#### Task:
Revise the stretch from the start of the material through the line containing "entreprise aéronautique de", changing "esperti" to "relatori" and leaving all else unchanged.

#### Information shown:
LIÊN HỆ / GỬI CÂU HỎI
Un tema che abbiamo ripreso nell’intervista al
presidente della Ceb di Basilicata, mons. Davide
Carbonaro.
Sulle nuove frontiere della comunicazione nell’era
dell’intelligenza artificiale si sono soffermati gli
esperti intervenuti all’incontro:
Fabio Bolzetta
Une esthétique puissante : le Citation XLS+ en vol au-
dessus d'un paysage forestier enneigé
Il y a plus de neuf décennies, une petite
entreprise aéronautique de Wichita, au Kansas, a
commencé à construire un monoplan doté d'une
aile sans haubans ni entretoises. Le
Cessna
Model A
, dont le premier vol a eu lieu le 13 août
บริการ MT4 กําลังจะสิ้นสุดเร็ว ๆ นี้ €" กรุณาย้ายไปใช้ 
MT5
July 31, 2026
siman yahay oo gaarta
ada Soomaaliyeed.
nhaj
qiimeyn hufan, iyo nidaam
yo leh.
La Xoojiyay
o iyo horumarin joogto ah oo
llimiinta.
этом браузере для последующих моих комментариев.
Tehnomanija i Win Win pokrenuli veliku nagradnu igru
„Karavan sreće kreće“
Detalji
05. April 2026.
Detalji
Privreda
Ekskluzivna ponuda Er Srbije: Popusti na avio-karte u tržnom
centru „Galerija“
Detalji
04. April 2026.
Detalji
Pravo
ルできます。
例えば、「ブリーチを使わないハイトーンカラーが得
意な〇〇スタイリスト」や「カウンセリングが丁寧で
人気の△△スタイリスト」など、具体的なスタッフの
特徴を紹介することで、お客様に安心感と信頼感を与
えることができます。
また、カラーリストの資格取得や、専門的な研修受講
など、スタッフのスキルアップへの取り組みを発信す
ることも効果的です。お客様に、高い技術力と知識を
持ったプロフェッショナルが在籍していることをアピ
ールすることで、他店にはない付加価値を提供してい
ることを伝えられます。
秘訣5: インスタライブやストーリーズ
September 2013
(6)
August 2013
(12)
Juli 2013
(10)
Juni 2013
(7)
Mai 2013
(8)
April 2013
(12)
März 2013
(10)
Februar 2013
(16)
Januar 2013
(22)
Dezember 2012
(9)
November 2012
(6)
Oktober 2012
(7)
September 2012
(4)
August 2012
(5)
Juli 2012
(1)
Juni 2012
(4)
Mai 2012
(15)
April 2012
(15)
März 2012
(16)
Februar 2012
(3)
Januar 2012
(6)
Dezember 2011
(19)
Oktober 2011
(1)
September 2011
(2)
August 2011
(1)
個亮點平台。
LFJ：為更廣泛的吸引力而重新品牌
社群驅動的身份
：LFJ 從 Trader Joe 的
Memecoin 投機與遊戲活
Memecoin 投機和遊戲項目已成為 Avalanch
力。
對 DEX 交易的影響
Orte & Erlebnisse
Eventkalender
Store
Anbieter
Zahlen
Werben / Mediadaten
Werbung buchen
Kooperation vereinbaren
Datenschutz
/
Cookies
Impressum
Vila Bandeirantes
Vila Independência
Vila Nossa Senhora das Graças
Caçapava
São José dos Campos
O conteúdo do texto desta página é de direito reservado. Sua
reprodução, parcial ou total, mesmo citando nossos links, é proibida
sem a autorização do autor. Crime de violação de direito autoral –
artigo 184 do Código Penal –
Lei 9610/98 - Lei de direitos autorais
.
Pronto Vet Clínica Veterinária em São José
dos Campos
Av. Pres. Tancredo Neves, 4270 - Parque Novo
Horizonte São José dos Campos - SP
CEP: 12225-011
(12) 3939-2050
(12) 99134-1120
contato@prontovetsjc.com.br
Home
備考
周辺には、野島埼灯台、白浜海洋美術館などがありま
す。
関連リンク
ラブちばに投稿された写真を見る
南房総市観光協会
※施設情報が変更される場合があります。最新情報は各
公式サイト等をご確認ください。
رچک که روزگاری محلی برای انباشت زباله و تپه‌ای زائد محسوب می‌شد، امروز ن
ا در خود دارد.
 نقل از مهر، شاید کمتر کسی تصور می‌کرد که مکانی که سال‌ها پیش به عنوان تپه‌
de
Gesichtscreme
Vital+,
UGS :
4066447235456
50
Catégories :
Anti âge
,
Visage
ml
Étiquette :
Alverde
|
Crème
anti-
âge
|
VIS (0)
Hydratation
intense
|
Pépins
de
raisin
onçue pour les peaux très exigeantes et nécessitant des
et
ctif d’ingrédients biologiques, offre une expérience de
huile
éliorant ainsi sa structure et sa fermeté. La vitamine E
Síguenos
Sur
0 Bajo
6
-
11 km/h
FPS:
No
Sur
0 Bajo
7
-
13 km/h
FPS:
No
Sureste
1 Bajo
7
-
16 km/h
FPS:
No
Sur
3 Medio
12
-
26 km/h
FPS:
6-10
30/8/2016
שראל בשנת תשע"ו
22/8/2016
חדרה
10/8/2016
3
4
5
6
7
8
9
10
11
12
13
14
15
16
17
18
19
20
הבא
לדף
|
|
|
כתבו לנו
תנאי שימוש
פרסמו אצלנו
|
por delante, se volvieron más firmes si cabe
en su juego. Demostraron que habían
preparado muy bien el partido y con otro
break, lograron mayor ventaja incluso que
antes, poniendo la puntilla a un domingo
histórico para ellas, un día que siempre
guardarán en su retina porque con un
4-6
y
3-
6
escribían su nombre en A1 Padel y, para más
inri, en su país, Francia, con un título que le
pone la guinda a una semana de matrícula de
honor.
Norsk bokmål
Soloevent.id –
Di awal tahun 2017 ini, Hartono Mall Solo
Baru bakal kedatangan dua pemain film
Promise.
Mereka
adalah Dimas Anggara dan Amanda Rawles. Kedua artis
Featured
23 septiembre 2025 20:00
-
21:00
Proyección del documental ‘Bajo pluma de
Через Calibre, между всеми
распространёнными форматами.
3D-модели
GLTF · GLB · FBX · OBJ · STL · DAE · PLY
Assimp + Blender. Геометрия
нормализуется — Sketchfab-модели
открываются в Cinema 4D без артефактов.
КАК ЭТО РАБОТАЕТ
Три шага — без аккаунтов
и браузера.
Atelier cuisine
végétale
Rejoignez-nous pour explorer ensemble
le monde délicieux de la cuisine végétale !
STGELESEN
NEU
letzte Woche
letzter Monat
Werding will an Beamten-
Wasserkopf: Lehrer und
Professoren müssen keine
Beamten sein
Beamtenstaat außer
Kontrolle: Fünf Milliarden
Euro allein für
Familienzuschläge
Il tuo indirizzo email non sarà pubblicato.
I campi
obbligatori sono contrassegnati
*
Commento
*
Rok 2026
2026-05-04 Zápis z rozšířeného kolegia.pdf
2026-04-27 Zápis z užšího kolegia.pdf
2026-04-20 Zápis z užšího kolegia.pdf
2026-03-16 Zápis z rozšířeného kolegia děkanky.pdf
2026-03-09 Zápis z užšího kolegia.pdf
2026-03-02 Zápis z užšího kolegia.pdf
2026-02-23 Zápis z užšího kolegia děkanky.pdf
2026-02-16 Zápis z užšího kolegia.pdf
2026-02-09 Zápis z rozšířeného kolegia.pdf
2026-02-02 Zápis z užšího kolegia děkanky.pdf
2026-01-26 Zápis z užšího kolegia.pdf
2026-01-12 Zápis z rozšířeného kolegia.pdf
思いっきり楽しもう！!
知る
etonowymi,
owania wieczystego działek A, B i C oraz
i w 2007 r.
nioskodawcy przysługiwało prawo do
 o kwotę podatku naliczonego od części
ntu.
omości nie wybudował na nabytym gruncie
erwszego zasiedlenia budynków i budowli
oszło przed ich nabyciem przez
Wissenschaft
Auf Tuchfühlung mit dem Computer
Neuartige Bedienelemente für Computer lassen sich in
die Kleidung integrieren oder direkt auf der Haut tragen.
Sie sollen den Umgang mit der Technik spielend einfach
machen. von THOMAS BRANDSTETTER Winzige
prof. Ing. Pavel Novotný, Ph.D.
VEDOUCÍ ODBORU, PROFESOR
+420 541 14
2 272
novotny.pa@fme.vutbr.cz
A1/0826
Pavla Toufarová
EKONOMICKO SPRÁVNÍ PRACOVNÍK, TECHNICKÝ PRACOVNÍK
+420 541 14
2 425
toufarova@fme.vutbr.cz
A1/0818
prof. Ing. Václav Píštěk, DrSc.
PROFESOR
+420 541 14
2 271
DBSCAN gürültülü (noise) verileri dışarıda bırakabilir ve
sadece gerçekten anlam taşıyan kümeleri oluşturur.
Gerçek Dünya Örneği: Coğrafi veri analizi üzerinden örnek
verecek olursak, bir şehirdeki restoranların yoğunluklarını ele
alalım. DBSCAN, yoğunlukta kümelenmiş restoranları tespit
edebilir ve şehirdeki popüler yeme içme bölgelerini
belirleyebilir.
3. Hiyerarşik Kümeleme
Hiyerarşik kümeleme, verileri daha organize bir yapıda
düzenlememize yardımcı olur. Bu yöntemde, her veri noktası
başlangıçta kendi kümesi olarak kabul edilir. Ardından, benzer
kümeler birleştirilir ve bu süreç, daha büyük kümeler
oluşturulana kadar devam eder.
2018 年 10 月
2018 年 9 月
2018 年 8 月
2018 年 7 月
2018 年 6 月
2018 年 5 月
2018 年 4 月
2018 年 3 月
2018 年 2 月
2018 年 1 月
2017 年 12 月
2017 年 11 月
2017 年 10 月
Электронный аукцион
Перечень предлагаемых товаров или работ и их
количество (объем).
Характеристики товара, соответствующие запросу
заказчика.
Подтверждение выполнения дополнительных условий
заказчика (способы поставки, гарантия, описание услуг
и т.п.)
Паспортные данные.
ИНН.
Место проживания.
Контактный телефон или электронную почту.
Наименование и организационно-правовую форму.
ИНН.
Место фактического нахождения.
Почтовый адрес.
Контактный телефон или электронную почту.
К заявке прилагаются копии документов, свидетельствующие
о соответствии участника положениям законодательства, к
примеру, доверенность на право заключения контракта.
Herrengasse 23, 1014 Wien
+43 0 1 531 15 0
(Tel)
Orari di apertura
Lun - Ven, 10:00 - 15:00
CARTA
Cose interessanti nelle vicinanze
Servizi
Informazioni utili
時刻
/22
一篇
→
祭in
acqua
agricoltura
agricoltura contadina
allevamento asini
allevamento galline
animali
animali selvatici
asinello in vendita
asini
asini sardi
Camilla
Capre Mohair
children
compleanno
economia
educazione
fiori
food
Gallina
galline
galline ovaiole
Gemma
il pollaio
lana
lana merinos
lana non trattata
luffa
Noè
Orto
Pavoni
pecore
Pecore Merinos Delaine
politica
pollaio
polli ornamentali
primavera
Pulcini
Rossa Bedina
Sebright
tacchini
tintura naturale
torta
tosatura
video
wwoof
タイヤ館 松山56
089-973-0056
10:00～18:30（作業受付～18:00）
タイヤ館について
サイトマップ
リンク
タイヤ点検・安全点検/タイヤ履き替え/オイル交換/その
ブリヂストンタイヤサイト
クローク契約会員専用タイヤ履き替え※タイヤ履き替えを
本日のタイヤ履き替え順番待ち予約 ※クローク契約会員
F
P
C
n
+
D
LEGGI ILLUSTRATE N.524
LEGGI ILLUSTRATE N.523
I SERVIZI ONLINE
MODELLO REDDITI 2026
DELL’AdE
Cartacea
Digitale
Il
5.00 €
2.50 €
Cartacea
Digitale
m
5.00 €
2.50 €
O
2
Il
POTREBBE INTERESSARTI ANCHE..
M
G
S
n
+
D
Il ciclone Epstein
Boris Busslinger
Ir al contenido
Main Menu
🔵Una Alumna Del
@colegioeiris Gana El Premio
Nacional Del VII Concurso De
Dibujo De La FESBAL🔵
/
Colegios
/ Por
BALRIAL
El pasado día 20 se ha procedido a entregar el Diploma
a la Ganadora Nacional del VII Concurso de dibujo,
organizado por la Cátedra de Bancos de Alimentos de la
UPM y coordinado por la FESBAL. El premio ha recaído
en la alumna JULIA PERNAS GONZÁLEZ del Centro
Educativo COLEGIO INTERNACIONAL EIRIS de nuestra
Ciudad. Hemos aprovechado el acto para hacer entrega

#### Reply:
LIÊN HỆ / GỬI CÂU HỎI
Un tema che abbiamo ripreso nell’intervista al
presidente della Ceb di Basilicata, mons. Davide
Carbonaro.
Sulle nuove frontiere della comunicazione nell’era
dell’intelligenza artificiale si sono soffermati gli
relatori intervenuti all’incontro:
Fabio Bolzetta
Une esthétique puissante : le Citation XLS+ en vol au-
dessus d'un paysage forestier enneigé
Il y a plus de neuf décennies, une petite
entreprise aéronautique de Wichita, au Kansas, a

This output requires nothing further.